◆ **Task to complete**:
Give the listing back in full, exactly as written, with the pictures removed.
Segment Open
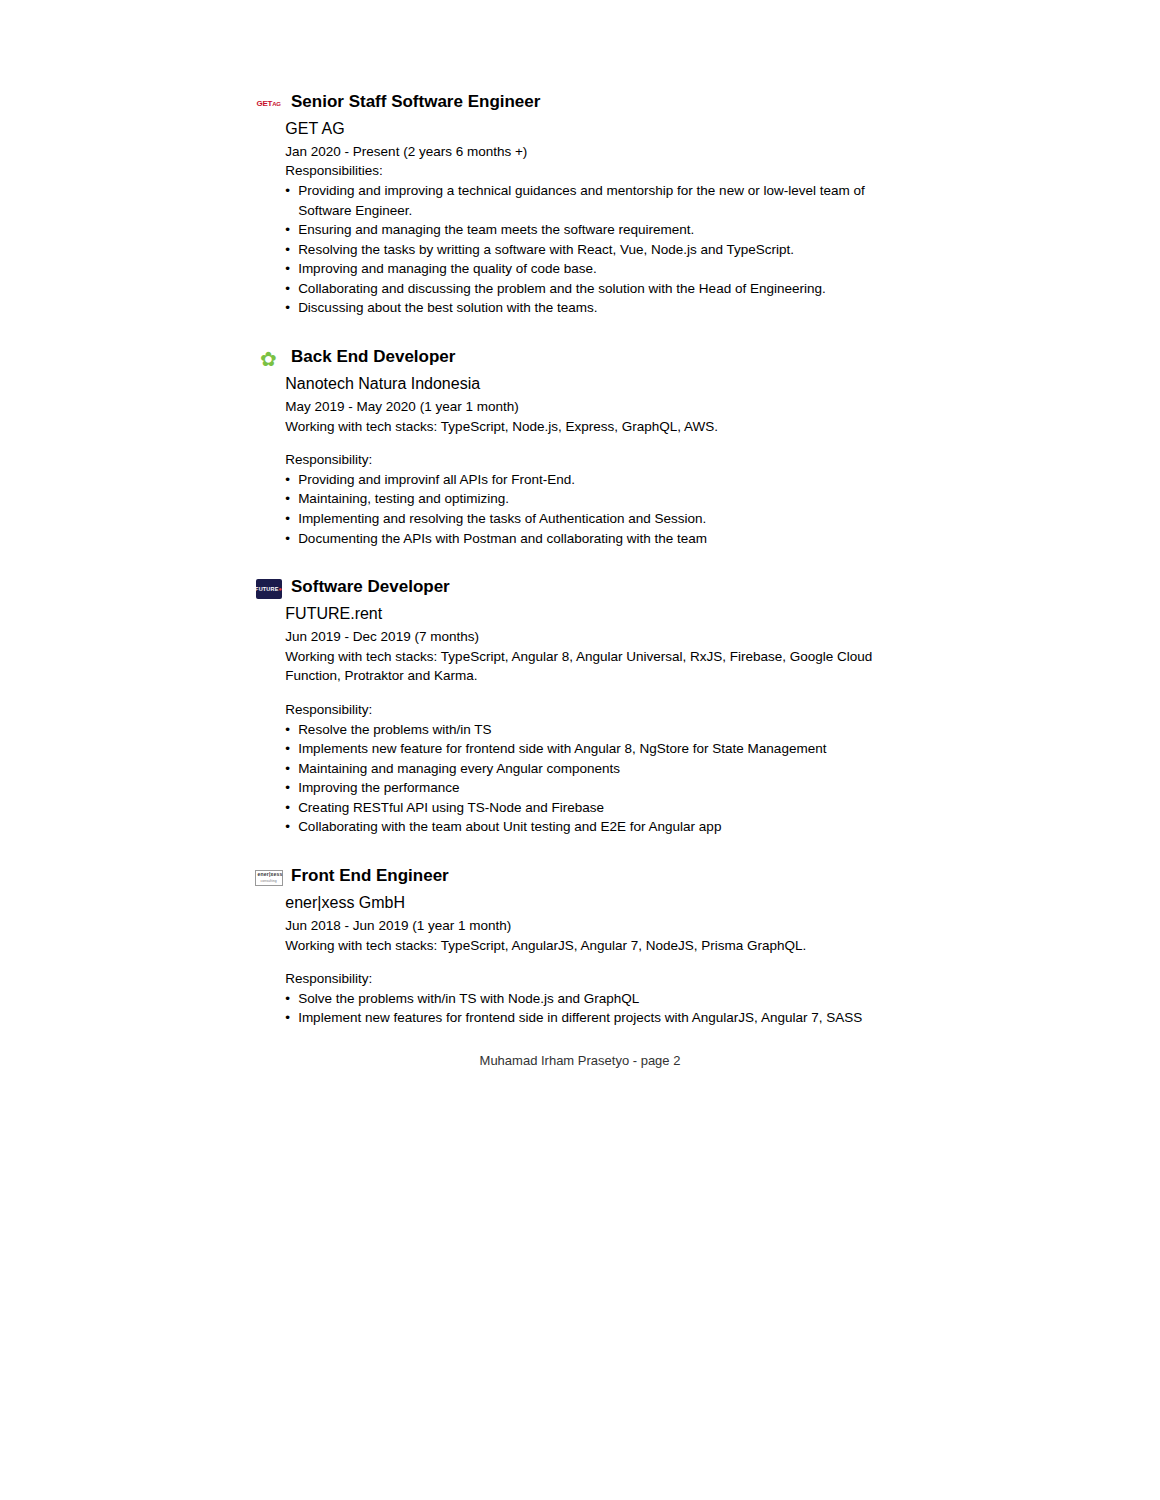GETAG
Senior Staff Software Engineer
GET AG
Jan 2020 - Present (2 years 6 months +)
Responsibilities:
Providing and improving a technical guidances and mentorship for the new or low-level team of Software Engineer.
Ensuring and managing the team meets the software requirement.
Resolving the tasks by writting a software with React, Vue, Node.js and TypeScript.
Improving and managing the quality of code base.
Collaborating and discussing the problem and the solution with the Head of Engineering.
Discussing about the best solution with the teams.
✿
Back End Developer
Nanotech Natura Indonesia
May 2019 - May 2020 (1 year 1 month)
Working with tech stacks: TypeScript, Node.js, Express, GraphQL, AWS.
Responsibility:
Providing and improvinf all APIs for Front-End.
Maintaining, testing and optimizing.
Implementing and resolving the tasks of Authentication and Session.
Documenting the APIs with Postman and collaborating with the team
FUTURE●
Software Developer
FUTURE.rent
Jun 2019 - Dec 2019 (7 months)
Working with tech stacks: TypeScript, Angular 8, Angular Universal, RxJS, Firebase, Google Cloud Function, Protraktor and Karma.
Responsibility:
Resolve the problems with/in TS
Implements new feature for frontend side with Angular 8, NgStore for State Management
Maintaining and managing every Angular components
Improving the performance
Creating RESTful API using TS-Node and Firebase
Collaborating with the team about Unit testing and E2E for Angular app
ener|xess
consulting
Front End Engineer
ener|xess GmbH
Jun 2018 - Jun 2019 (1 year 1 month)
Working with tech stacks: TypeScript, AngularJS, Angular 7, NodeJS, Prisma GraphQL.
Responsibility:
Solve the problems with/in TS with Node.js and GraphQL
Implement new features for frontend side in different projects with AngularJS, Angular 7, SASS
Muhamad Irham Prasetyo - page 2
Segment Closed
◆ **Answer box**:
GETAG
Senior Staff Software Engineer
GET AG
Jan 2020 - Present (2 years 6 months +)
Responsibilities:
Providing and improving a technical guidances and mentorship for the new or low-level team of Software Engineer.
Ensuring and managing the team meets the software requirement.
Resolving the tasks by writting a software with React, Vue, Node.js and TypeScript.
Improving and managing the quality of code base.
Collaborating and discussing the problem and the solution with the Head of Engineering.
Discussing about the best solution with the teams.
✿
Back End Developer
Nanotech Natura Indonesia
May 2019 - May 2020 (1 year 1 month)
Working with tech stacks: TypeScript, Node.js, Express, GraphQL, AWS.
Responsibility:
Providing and improvinf all APIs for Front-End.
Maintaining, testing and optimizing.
Implementing and resolving the tasks of Authentication and Session.
Documenting the APIs with Postman and collaborating with the team
FUTURE●
Software Developer
FUTURE.rent
Jun 2019 - Dec 2019 (7 months)
Working with tech stacks: TypeScript, Angular 8, Angular Universal, RxJS, Firebase, Google Cloud Function, Protraktor and Karma.
Responsibility:
Resolve the problems with/in TS
Implements new feature for frontend side with Angular 8, NgStore for State Management
Maintaining and managing every Angular components
Improving the performance
Creating RESTful API using TS-Node and Firebase
Collaborating with the team about Unit testing and E2E for Angular app
ener|xess
consulting
Front End Engineer
ener|xess GmbH
Jun 2018 - Jun 2019 (1 year 1 month)
Working with tech stacks: TypeScript, AngularJS, Angular 7, NodeJS, Prisma GraphQL.
Responsibility:
Solve the problems with/in TS with Node.js and GraphQL
Implement new features for frontend side in different projects with AngularJS, Angular 7, SASS
Muhamad Irham Prasetyo - page 2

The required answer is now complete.